- Died: 1868-05-10 South Head, New South Wales, Australia
- Education: Royal Academy
- Known for: Sculpture
- Spouse: Elizabeth Abrahams

= Charles Abrahams (sculptor) =

Australian sculptor

Charles James Abrahams (died c. 10 May 1868) was a sculptor active in Sydney in the 1840s, reckoned to be the first to practice there.

Abrahams was the son of a successful London architect, and studied under one Swier of the Royal Academy. He arrived in Sydney by way of New Zealand, in 1843, and was an exhibitor at the first exhibition of sculpture to be held in Australia, at the Royal Hotel, Sydney in 1845.
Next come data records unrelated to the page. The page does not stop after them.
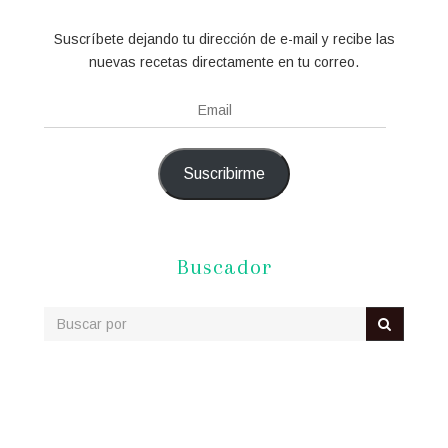
Suscríbete dejando tu dirección de e-mail y recibe las
nuevas recetas directamente en tu correo.
Email
Suscribirme
Buscador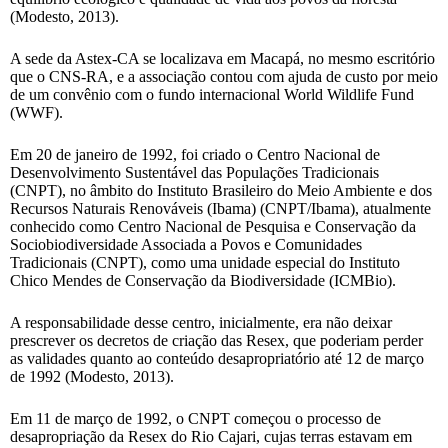
(Modesto, 2013).
A sede da Astex-CA se localizava em Macapá, no mesmo escritório
que o CNS-RA, e a associação contou com ajuda de custo por meio
de um convênio com o fundo internacional World Wildlife Fund
(WWF).
Em 20 de janeiro de 1992, foi criado o Centro Nacional de
Desenvolvimento Sustentável das Populações Tradicionais
(CNPT), no âmbito do Instituto Brasileiro do Meio Ambiente e dos
Recursos Naturais Renováveis (Ibama) (CNPT/Ibama), atualmente
conhecido como Centro Nacional de Pesquisa e Conservação da
Sociobiodiversidade Associada a Povos e Comunidades
Tradicionais (CNPT), como uma unidade especial do Instituto
Chico Mendes de Conservação da Biodiversidade (ICMBio).
A responsabilidade desse centro, inicialmente, era não deixar
prescrever os decretos de criação das Resex, que poderiam perder
as validades quanto ao conteúdo desapropriatório até 12 de março
de 1992 (Modesto, 2013).
Em 11 de março de 1992, o CNPT começou o processo de
desapropriação da Resex do Rio Cajari, cujas terras estavam em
He was responsible for a series of bas relief carving of saints and apostles on the walls of the Roman Catholic cathedral on Church Hill, Sydney.

He held an exhibition at the Society of Fine Arts in Sydney, 1847.

Abrahams was one of the first to use marble excavated from the Abercrombie Caves.

A bust of Sir Henry Parkes (1866), attributed to him, was presented to the Royal Australian Historical Society in 1927.

He died at South Head, New South Wales in 1868.
His wife Elizabeth died in Glebe, New South Wales on 17 October 1869, aged 35 years.

Works by Abrahams have been held by the Tasmanian Museum and Art Gallery, and the Mitchell Library, Sydney.